+++ Data to process
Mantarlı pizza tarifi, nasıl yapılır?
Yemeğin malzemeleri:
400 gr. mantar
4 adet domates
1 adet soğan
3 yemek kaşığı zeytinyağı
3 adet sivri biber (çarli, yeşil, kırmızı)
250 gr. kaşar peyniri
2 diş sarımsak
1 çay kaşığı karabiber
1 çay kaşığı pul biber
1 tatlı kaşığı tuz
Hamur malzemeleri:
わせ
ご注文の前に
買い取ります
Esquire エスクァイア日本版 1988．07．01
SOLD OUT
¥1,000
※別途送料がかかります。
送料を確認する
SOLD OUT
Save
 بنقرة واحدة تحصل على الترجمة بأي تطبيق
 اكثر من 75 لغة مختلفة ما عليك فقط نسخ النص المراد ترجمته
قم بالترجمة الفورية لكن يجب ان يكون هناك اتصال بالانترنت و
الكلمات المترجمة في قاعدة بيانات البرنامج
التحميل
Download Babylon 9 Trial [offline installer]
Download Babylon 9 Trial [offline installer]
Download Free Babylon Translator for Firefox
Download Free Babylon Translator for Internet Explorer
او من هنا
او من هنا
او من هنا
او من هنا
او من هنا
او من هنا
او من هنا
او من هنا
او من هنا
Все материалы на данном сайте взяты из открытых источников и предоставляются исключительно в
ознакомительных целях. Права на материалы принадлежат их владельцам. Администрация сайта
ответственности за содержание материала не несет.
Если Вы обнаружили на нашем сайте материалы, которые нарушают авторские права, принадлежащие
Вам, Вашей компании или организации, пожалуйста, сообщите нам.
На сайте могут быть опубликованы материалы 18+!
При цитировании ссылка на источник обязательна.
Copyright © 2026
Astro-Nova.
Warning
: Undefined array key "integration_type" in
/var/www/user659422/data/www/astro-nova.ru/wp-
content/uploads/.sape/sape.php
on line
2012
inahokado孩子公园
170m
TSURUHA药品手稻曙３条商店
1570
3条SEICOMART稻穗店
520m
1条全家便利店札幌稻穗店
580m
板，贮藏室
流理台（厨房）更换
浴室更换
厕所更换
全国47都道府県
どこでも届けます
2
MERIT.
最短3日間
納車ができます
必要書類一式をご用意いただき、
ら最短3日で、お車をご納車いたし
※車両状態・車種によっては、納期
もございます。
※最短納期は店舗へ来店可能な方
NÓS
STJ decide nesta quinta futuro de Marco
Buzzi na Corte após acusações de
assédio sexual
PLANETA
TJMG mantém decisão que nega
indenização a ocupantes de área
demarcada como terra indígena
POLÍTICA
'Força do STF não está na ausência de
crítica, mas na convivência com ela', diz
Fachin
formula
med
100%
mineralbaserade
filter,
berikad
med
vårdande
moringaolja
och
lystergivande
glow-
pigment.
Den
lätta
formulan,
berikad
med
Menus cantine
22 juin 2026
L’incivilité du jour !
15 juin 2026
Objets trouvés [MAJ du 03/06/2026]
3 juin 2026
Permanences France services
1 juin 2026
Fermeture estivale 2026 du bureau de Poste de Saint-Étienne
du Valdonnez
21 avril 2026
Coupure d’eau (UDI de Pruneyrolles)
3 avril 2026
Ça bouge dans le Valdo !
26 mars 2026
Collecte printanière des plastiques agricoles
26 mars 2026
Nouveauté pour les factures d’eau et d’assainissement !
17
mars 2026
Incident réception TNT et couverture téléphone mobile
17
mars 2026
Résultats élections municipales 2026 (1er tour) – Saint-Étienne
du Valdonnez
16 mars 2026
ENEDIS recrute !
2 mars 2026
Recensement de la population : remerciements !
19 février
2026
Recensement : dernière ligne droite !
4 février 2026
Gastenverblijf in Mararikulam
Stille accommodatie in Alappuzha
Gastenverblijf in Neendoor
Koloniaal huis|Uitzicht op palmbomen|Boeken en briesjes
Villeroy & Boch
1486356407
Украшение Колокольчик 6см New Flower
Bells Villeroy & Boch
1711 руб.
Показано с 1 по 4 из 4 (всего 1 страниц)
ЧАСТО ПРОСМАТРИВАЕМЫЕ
++++++
All entries must be repeated exactly.

→ **Output of the exercise**
Mantarlı pizza tarifi, nasıl yapılır?
Yemeğin malzemeleri:
400 gr. mantar
4 adet domates
1 adet soğan
3 yemek kaşığı zeytinyağı
3 adet sivri biber (çarli, yeşil, kırmızı)
250 gr. kaşar peyniri
2 diş sarımsak
1 çay kaşığı karabiber
1 çay kaşığı pul biber
1 tatlı kaşığı tuz
Hamur malzemeleri:
わせ
ご注文の前に
買い取ります
Esquire エスクァイア日本版 1988．07．01
SOLD OUT
¥1,000
※別途送料がかかります。
送料を確認する
SOLD OUT
Save
 بنقرة واحدة تحصل على الترجمة بأي تطبيق
 اكثر من 75 لغة مختلفة ما عليك فقط نسخ النص المراد ترجمته
قم بالترجمة الفورية لكن يجب ان يكون هناك اتصال بالانترنت و
الكلمات المترجمة في قاعدة بيانات البرنامج
التحميل
Download Babylon 9 Trial [offline installer]
Download Babylon 9 Trial [offline installer]
Download Free Babylon Translator for Firefox
Download Free Babylon Translator for Internet Explorer
او من هنا
او من هنا
او من هنا
او من هنا
او من هنا
او من هنا
او من هنا
او من هنا
او من هنا
Все материалы на данном сайте взяты из открытых источников и предоставляются исключительно в
ознакомительных целях. Права на материалы принадлежат их владельцам. Администрация сайта
ответственности за содержание материала не несет.
Если Вы обнаружили на нашем сайте материалы, которые нарушают авторские права, принадлежащие
Вам, Вашей компании или организации, пожалуйста, сообщите нам.
На сайте могут быть опубликованы материалы 18+!
При цитировании ссылка на источник обязательна.
Copyright © 2026
Astro-Nova.
Warning
: Undefined array key "integration_type" in
/var/www/user659422/data/www/astro-nova.ru/wp-
content/uploads/.sape/sape.php
on line
2012
inahokado孩子公园
170m
TSURUHA药品手稻曙３条商店
1570
3条SEICOMART稻穗店
520m
1条全家便利店札幌稻穗店
580m
板，贮藏室
流理台（厨房）更换
浴室更换
厕所更换
全国47都道府県
どこでも届けます
2
MERIT.
最短3日間
納車ができます
必要書類一式をご用意いただき、
ら最短3日で、お車をご納車いたし
※車両状態・車種によっては、納期
もございます。
※最短納期は店舗へ来店可能な方
NÓS
STJ decide nesta quinta futuro de Marco
Buzzi na Corte após acusações de
assédio sexual
PLANETA
TJMG mantém decisão que nega
indenização a ocupantes de área
demarcada como terra indígena
POLÍTICA
'Força do STF não está na ausência de
crítica, mas na convivência com ela', diz
Fachin
formula
med
100%
mineralbaserade
filter,
berikad
med
vårdande
moringaolja
och
lystergivande
glow-
pigment.
Den
lätta
formulan,
berikad
med
Menus cantine
22 juin 2026
L’incivilité du jour !
15 juin 2026
Objets trouvés [MAJ du 03/06/2026]
3 juin 2026
Permanences France services
1 juin 2026
Fermeture estivale 2026 du bureau de Poste de Saint-Étienne
du Valdonnez
21 avril 2026
Coupure d’eau (UDI de Pruneyrolles)
3 avril 2026
Ça bouge dans le Valdo !
26 mars 2026
Collecte printanière des plastiques agricoles
26 mars 2026
Nouveauté pour les factures d’eau et d’assainissement !
17
mars 2026
Incident réception TNT et couverture téléphone mobile
17
mars 2026
Résultats élections municipales 2026 (1er tour) – Saint-Étienne
du Valdonnez
16 mars 2026
ENEDIS recrute !
2 mars 2026
Recensement de la population : remerciements !
19 février
2026
Recensement : dernière ligne droite !
4 février 2026
Gastenverblijf in Mararikulam
Stille accommodatie in Alappuzha
Gastenverblijf in Neendoor
Koloniaal huis|Uitzicht op palmbomen|Boeken en briesjes
Villeroy & Boch
1486356407
Украшение Колокольчик 6см New Flower
Bells Villeroy & Boch
1711 руб.
Показано с 1 по 4 из 4 (всего 1 страниц)
ЧАСТО ПРОСМАТРИВАЕМЫЕ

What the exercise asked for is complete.